The story follows the crisis through the eyes of Southwest maintenance and engineering chief Brian Hirshman and finds a "break-down of the system that Boeing, government regulators and airlines use to keep aging planes safe, leaving the aircraft maker stymied and regulators unsure of what to do."
Hirshman was pivotal in the quick recommendation that Southwest ground its 737 fleet, canceling more than 620 flights and delaying 2,700 others -- an assessment that CEO Gary Kelly quickly agreed with. Besides seemingly being the right thing to do, it "allowed the carrier to allay passenger concerns and made it better able to adhere to its aggressive inspection timeline with more control over its own destiny," according to government and industry safety experts interviewed by the Journal reporters.
But some outsiders also point out that Southwest may not have had much of a choice. "This time, they simply had to do what they ended up doing," says Daniel Rose, a lawyer who represented passengers who settled with Southwest as a result of a fuselage break two years ago.
The incident probably won't derail Southwest's long-term plans to appeal more to business travelers who may care about what kind of airplane they fly, Tim Winship, publisher of frequentflyer.com, tells msnbc.com senior writer Allison Linn. "But in the short term, the delays associated with inspecting the airline's planes could cause business travelers to shy away from booking flights," she writes.
Indeed, not everyone is assuaged by the airline's rapid response, as can be expected in a situation fraught with the primal fear of falling. (Where was is that I read recently that one of the most deep-rooted fears of our not-so-evolved-after-all species is that of falling out of a tree?)
Steve Scauzillo, the opinion pages editor of the Pasadena Star-News, writes that he is dubious about trusting Southwest Airlines with his precious cargo -- two college-age sons -- anymore and is "thinking of crossing it off my corporate villagers list."
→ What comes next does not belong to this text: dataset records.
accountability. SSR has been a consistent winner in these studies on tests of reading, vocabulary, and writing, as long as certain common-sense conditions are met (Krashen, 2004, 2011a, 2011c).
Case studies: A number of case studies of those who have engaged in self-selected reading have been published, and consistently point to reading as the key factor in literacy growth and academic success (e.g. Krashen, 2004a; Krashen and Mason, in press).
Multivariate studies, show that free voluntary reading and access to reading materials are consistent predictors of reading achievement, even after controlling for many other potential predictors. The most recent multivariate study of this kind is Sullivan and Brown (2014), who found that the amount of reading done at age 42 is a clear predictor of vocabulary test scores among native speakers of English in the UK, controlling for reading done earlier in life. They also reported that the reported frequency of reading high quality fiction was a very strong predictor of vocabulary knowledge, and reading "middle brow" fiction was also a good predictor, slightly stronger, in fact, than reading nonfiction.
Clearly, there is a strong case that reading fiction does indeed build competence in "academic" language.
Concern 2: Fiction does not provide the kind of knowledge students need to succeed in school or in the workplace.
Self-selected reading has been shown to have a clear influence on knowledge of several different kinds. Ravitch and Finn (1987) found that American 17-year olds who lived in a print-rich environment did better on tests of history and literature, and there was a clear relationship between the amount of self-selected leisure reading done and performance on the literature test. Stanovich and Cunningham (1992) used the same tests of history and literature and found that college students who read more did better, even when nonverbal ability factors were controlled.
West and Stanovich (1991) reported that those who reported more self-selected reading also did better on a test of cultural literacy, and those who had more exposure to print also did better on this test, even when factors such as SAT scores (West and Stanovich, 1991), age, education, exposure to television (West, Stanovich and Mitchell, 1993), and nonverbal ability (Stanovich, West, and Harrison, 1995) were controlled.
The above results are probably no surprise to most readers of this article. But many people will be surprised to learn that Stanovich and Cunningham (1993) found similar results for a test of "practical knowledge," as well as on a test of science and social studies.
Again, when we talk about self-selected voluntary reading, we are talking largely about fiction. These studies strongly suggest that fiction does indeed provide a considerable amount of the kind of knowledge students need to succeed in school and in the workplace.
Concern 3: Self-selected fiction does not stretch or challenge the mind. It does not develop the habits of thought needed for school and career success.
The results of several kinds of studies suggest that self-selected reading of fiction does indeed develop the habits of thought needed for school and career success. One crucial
When Scauzillo heard about the five-foot hole the size of a briefcase in the Southwest airliner's roof, his first reaction was to ask himself if it was taking its slogan -- "You are now free to move about the country" -- too literally. "Yeah, sucked through a hole in the ceiling," he writes. (Frankly, as one guy all-too-frequently on deadline himself, sounds to me like his first reaction was "I've got a hook for a column.")
Scauzillo concludes with the observation that the latest Southwest commercial shows a guy being chased through an airport by a ball of red tape in an effort to distinguish its Rapid Rewards program. "Hey, I know how Southwest can repair its image," he writes. "If it makes that a ball of duct tape instead of red tape, and supply some to the crew, it may come in handy. Or better, give them to the passengers."
You never know what's going to happen in the air, which is the main reason why you'll never see an airline create an advertising or marketing plan around its safety record, Linda Loyd reports in the Philadelphia Inquirer. "Airlines do not jinx themselves -- or remind the public -- by hinting that being aloft poses some risk. Instead, they brag about on-time performance, baggage handling, new onboard offerings, and customer service," she writes. That's despite the fact that the industry, as a whole, has a "great safety record," as one insider points out.
"If you have to convince somebody that you are safe, it's already bottom of the ninth and two strikes and two outs," says Robert Mann, aviation consultant with R.W. Mann & Co. "It isn't a good thing to talk about safety because it raises the issue to a level that we would prefer it not to be, either as customers and certainly as airlines."